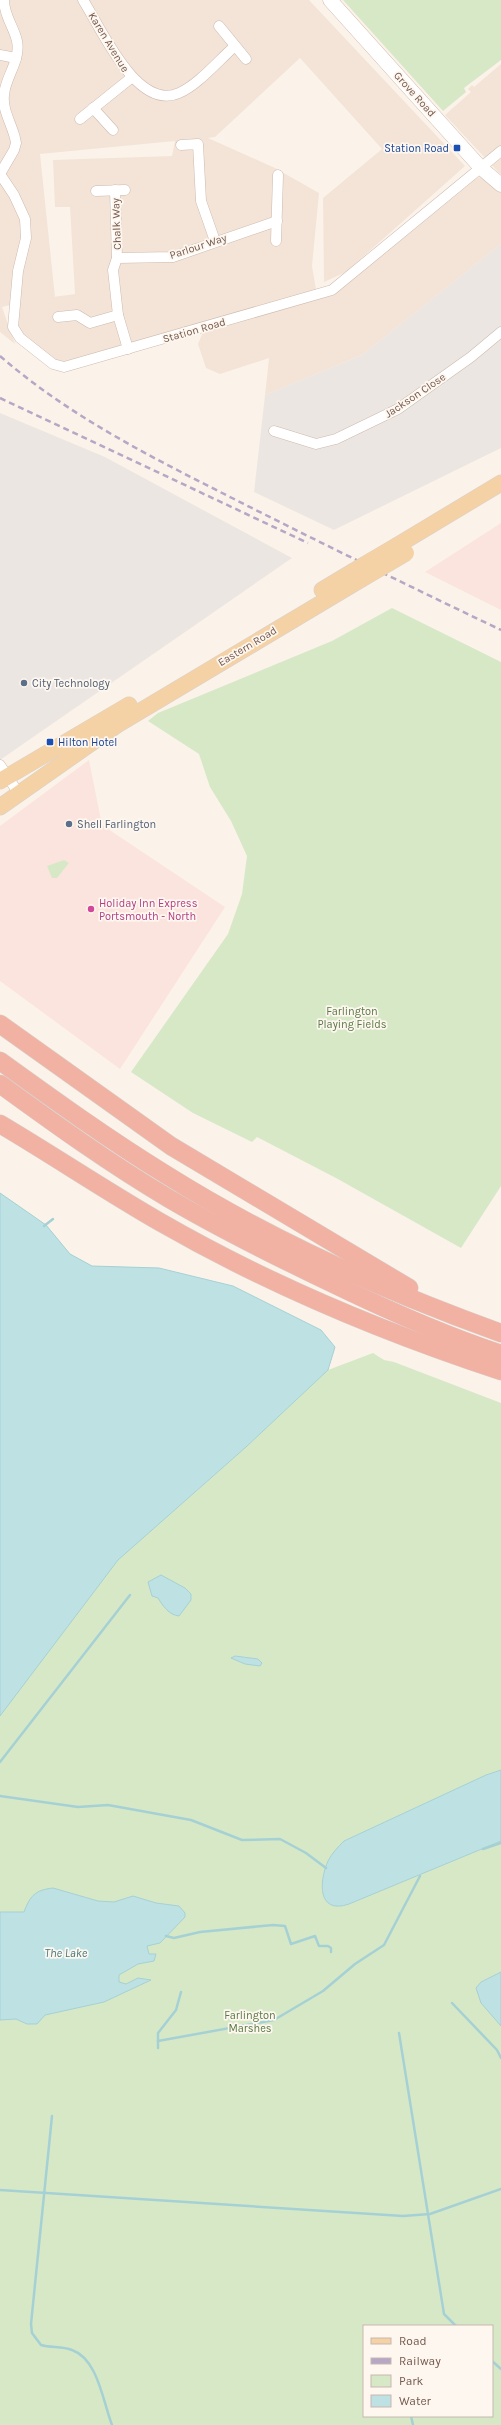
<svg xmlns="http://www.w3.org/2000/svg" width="501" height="2425" viewBox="0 0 501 2425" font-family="Karla,sans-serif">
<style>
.residential{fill:#f3e4d7;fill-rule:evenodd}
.commercial{fill:#fbe4dd}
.industrial{fill:#ece6e2}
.green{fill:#d7e8c7;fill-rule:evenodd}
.water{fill:#bee1e4;stroke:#a5d1d5}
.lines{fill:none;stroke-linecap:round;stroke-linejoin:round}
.stream{stroke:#a5d1d5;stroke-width:2.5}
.street-casing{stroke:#cdbaaf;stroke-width:11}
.secondary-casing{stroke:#d1bcb0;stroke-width:15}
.primary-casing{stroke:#d8d1cd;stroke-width:17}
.highway-casing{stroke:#d8d1cd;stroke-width:19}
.street{stroke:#fff;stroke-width:10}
.secondary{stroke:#fff;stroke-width:14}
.primary{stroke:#f5d2a5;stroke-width:16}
.highway{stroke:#f1b2a4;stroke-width:18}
.rail{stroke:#b5a7c5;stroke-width:2.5;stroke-dasharray:6 4;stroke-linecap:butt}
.primary-bridge-casing{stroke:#d8d1cd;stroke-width:17;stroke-linecap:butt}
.primary-bridge{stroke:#f5d2a5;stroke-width:16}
.transit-dot{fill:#1a4fb4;stroke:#fef7ef;stroke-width:1.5}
.service-dot{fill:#5c6f8a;stroke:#fef7ef;stroke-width:1.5}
.hotel-dot{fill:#d1479c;stroke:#fef7ef;stroke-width:1.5}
.labels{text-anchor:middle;stroke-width:3.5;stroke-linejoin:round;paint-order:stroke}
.street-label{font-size:11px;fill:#74594e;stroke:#fef7ef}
.transit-label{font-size:11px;fill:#164399;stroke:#fef7ef;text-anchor:end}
.service-label{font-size:11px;fill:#4e5e75;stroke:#fef7ef;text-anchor:start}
.hotel-label{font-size:11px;fill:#b23c85;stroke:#fef7ef;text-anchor:start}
.park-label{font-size:11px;fill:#597946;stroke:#fef7ef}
.water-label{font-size:12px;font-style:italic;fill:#457a7f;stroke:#fef7ef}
</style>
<rect width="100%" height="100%" fill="#fbf3e9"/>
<!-- residential -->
<g class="residential">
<path d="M0 0H309L465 166 346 272 324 282 323 198 382 149 300 58 215 137 208 138 275 168 319 193 312 266 317 295 65 368 20 338 14 304 2 307 15 344 0 332ZM175 141 172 156 53 160 55 207H70L75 294 53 297H55L40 154Z"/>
<path d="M501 64V175L445 115 471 92 468 89 472 85 474 87Z"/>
<path d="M475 177 488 178 501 190V244L362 355 265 395 269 358 220 374 206 368 198 344 203 332 333 294Z"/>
</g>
<!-- commercial -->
<g class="commercial">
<path d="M501 523V610L425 572Z"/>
<path d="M89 760 102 825 225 907 120 1069 0 981V826Z"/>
</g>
<!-- industrial -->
<g class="industrial">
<path d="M501 244V448L334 530 254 492 265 395 362 355Z"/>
<path d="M0 413 105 457 292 558 0 760Z"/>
</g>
<!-- green -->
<g class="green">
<path d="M343 0H501V60L464 88 466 92 443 111Z"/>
<path d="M392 608 501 662V1186L461 1248 336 1178 257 1137 252 1142 193 1113 131 1072 228 934 242 894 247 856 231 821 210 787 199 754 148 721 158 713 332 641Z"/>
<path d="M64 860 69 863 57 878H52L47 866Z"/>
<path d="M0 1193 46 1225 70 1254 92 1266 159 1268 197 1282 324 1351 328 1370 373 1353 384 1360 394 1362 501 1403V2425H0ZM304 1392 246 1447 155 1527ZM364 2326H492V2416H364Z"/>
</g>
<!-- water -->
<g class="water">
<path d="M0 1193 46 1225 70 1254 92 1266 159 1268 233 1286 321 1330 335 1347 328 1370 246 1447 118 1560 0 1716Z"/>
<path d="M161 1575 185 1588 191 1594V1600L179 1616C169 1615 163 1606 158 1598L152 1596 148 1582Z"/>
<path d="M235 1656 258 1659 262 1663 260 1666 245 1664 231 1658Z"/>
<path d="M501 1770V1841L349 1904C317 1915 319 1881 328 1861 332 1853 338 1847 344 1841L486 1775Z"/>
<path d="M53 1888 98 1901 114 1902 133 1896 156 1903 179 1906 185 1913V1917L160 1943 147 1946 149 1954H156L154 1961 138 1964 119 1975V1982L126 1984 138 1978 151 1980 104 2002 45 2015 37 2024H27L16 2019 0 2020V1912H24C30 1896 35 1890 53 1888Z"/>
<path d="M501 1972V2026L481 2003 476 1988 481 1982Z"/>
</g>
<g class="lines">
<!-- stream -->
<g class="stream">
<path d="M44 1226 53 1219"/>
<path d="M0 1762 130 1595"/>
<path d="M0 1796 78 1807 108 1805 191 1820 242 1840 280 1839 306 1853 326 1868"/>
<path d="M483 1849 501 1843"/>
<path d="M166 1936 174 1938 200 1932 273 1925 285 1926 291 1944 315 1936 319 1946H328L331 1948V1952"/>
<path d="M452 2003 497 2050 501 2058"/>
<path d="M399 2033 444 2314 456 2326"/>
<path d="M158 2041 274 2020 323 1991 355 1964 384 1945 420 1876"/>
<path d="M158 2048V2033L176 2010 181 1992"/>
<path d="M52 2116 31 2324 32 2333 41 2345C51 2348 62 2346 72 2350 98 2359 103 2402 112 2425"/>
<path d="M0 2190 403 2216 430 2214 501 2189"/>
<path d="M492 2361 501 2369"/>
<path d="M411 2416 413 2425"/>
</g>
<defs>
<g id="street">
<path d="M83 0C101 28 137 112 179 93 198 85 219 60 235 46"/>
<path d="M219 26 246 59"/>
<path d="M0 55 16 58"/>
<path d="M93 108 113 130"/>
<path d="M80 119 131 78"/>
<path d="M181 145 198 144 201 201 215 241"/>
<path d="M0 174 14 195 25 219 26 238 18 271 13 327 20 338 53 364 64 367 332 290 501 151"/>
<path d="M0 174 14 150 16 143C14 127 2 112 4 95 5 77 21 61 17 41 14 27 4 16 4 0"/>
<path d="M115 190 117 258 113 270 118 315 128 349"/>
<path d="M96 191 125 190"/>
<path d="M276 241 278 175"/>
<path d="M117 258 173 257 277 221"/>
<path d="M58 317 77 315 90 323 118 315"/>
<path d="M274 431 316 444 336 439 398 409 471 357 501 332"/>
<path d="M0 765 19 794"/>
</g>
<path id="secondary" d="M330 0 481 168 501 185"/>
<g id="primary">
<path d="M398 545 501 483"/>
<path d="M322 590 352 572"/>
<path d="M0 781 129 705"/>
<path d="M0 807 117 725 360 580"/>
</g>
<g id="highway">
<path d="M0 1024 171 1146 409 1288"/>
<path d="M0 1061C54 1100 108 1139 165 1174 270 1240 384 1291 501 1333"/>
<path d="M0 1084C55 1124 109 1163 168 1198 224 1231 283 1260 342 1288 394 1313 446 1336 501 1354"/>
<path d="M0 1124C54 1156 106 1191 160 1222 268 1284 382 1332 501 1371"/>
</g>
</defs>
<!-- street casing -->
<use href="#street" class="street-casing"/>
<!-- secondary casing -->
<use href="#secondary" class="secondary-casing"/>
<!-- primary casing -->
<use href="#primary" class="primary-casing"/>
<!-- highway casing -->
<use href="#highway" class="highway-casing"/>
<!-- street -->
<use href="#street" class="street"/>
<!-- secondary -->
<use href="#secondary" class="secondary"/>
<!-- primary -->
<use href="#primary" class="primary"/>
<!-- highway -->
<use href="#highway" class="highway"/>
<!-- rail -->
<g class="rail">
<path d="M0 356C69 416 151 457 232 498 321 543 411 587 501 630"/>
<path d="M0 398 308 543"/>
</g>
<defs>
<g id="primary-bridge">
<path d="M352 572 398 545"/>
<path d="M360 580 406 553"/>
</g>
</defs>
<!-- primary-bridge casing -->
<use href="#primary-bridge" class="primary-bridge-casing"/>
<!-- primary-bridge -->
<use href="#primary-bridge" class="primary-bridge"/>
</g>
<!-- markers -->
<g class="transit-dot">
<rect x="453" y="144" width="8" height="8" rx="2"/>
<rect x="46" y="738" width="8" height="8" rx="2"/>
</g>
<g class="service-dot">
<circle cx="24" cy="683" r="4"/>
<circle cx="69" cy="824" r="4"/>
</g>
<circle class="hotel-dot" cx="91" cy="909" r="4"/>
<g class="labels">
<!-- street labels -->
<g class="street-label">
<text transform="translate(109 42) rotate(59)" y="4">Karen Avenue</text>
<text transform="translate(415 94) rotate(48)" y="4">Grove Road</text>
<text transform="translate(116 224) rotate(-92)" y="4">Chalk Way</text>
<text transform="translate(198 246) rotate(-18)" y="4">Parlour Way</text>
<text transform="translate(194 330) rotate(-16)" y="4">Station Road</text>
<text transform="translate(415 395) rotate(-34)" y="4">Jackson Close</text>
<text transform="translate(247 646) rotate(-31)" y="4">Eastern Road</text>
</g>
<!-- transit labels -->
<g class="transit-label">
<text x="449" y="152">Station Road</text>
<text x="58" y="746" text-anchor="start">Hilton Hotel</text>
</g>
<!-- service labels -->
<g class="service-label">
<text x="32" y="687">City Technology</text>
<text x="77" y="828">Shell Farlington</text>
</g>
<!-- hotel labels -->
<g class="hotel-label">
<text x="99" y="907">Holiday Inn Express<tspan x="99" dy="13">Portsmouth - North</tspan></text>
</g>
<!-- park labels -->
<g class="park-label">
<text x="352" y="1015">Farlington<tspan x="352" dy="13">Playing Fields</tspan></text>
<text x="250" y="2019">Farlington<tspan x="250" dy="13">Marshes</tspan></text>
</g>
<!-- water labels -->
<g class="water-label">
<text x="66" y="1957">The Lake</text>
</g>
</g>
<!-- legend -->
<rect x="363" y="2325" width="130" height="92" fill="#fef7ef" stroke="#c7b8af"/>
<rect x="371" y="2338" width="20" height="6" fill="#f5d2a5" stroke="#c7b8af"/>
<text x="399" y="2345" font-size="12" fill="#74594e">Road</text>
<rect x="371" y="2358" width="20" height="6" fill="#b5a7c5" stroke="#c7b8af"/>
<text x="399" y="2365" font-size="12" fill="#74594e">Railway</text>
<rect x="371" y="2375" width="20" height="12" fill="#d7e8c7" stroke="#c7b8af"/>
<text x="399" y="2385" font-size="12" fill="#74594e">Park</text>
<rect x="371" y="2395" width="20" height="12" fill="#bee1e4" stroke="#c7b8af"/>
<text x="399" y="2405" font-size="12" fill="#74594e">Water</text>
</svg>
::::::::::
What the exercise asks: Pull out every line of the entries that includes the word "evenodd".

Exercise result:
.residential{fill:#f3e4d7;fill-rule:evenodd}
.green{fill:#d7e8c7;fill-rule:evenodd}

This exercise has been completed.